:: Reading passage ::

Source:  Analysis of ZIP-level COVID-19 infection counts from the Virginia Department of Health.  ZIP-level population and area from  ZIP-level income per tax return from the IRS statistics of income (2017, I think).

Everything on the chart above is normed so that the (unweighted) average for all NoVA ZIPs is 1.0.  That’s why the scale at the left has no units on it.  So, for every measure shown, the average ZIP code in NoVA has a value of 1.0.

Now let me work through the groups of bars.

The group of bars at the far left is the current two-week infection rate (annualized).  (That’s the quantity that I’ve sorted and grouped the ZIP codes by). It shows that there is a huge spread of current incidence of disease (new infections) across the region.  So this isn’t at all like (say) flu, which tends to get everybody.  This one hits some areas hard, and spares others.  The highest 20% of ZIP codes (Quintile 1) has more than seven times the current infection rate as the lowest 20% of ZIP codes (Quintile 5).

:::
:: Given records ::

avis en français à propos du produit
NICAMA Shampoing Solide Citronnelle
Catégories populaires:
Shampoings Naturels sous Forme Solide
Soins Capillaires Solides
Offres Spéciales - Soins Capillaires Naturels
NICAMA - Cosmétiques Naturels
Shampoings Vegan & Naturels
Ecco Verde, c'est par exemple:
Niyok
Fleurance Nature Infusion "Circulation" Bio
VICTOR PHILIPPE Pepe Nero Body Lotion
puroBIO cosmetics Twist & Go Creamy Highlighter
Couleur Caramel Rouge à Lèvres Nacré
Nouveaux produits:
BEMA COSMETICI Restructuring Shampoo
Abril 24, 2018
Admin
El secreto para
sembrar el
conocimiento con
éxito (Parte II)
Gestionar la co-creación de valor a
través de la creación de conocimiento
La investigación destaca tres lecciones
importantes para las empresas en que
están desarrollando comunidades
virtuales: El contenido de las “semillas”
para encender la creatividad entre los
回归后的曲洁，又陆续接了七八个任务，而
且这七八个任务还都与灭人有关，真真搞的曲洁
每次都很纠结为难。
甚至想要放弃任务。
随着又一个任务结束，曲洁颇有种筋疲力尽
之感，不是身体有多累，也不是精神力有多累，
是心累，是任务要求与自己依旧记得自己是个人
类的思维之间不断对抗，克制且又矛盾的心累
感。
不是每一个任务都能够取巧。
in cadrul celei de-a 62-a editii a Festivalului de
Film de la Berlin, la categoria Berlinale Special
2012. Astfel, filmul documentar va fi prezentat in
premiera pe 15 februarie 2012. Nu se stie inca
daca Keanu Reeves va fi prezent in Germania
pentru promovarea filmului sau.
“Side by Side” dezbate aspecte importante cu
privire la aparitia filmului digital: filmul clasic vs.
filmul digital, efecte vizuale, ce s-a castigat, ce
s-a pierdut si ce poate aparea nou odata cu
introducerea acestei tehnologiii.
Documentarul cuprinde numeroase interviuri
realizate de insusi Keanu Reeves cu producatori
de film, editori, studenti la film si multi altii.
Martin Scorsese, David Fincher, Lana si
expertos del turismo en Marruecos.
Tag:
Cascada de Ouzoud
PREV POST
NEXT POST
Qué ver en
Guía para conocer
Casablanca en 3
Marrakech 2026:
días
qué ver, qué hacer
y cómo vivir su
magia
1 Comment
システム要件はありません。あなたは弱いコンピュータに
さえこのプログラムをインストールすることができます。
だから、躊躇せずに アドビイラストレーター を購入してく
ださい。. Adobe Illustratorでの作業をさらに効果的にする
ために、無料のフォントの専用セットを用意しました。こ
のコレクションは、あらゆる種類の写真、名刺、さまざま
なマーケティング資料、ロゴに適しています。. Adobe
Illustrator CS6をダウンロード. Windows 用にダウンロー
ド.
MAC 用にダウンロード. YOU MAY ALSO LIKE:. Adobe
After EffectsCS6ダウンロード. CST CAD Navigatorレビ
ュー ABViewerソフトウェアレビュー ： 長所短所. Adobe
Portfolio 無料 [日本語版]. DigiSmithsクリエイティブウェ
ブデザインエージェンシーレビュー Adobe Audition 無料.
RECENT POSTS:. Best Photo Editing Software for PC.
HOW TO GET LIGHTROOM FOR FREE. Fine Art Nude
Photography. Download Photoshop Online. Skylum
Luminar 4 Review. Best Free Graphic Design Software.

:::

(What you have to do): Continue the piece on COVID-19 infection rates across Northern Virginia ZIP codes, starting right after its last sentence.

(Reply):
The next group of bars shows the total number of cases, to date, in those ZIPs.  On a per-capita basis.  The point is, the ZIPs that are being hit hard now, by brand new infections (Quintile 1) tend to be the ones that have been faring badly all along.  And the ones that have few new infections happening right now (Quintile 5) are largely the ones that have been spared, to date.  So there’s no “leveling-out” of the infection rates over time.  When viewed geographically like this, The overall disparity in total infections per capita is increasing over time.

The third group of bars looks at the relationship between current infection rate and income.  And, I guess it’s no surprise, but the ZIP codes with high current infection rates (Quintile 1) tend to be lower-income.  And vice-versa.  So that the average income (IRS income per return) in the currently-hardest-hit areas (Quintile 1) is less than half that in the ZIPs with lowest recent infection rates (Quintile 5).  That’s no surprise because that’s pretty much how the cross-section looked, when I looked at it more than a month ago (Post #686).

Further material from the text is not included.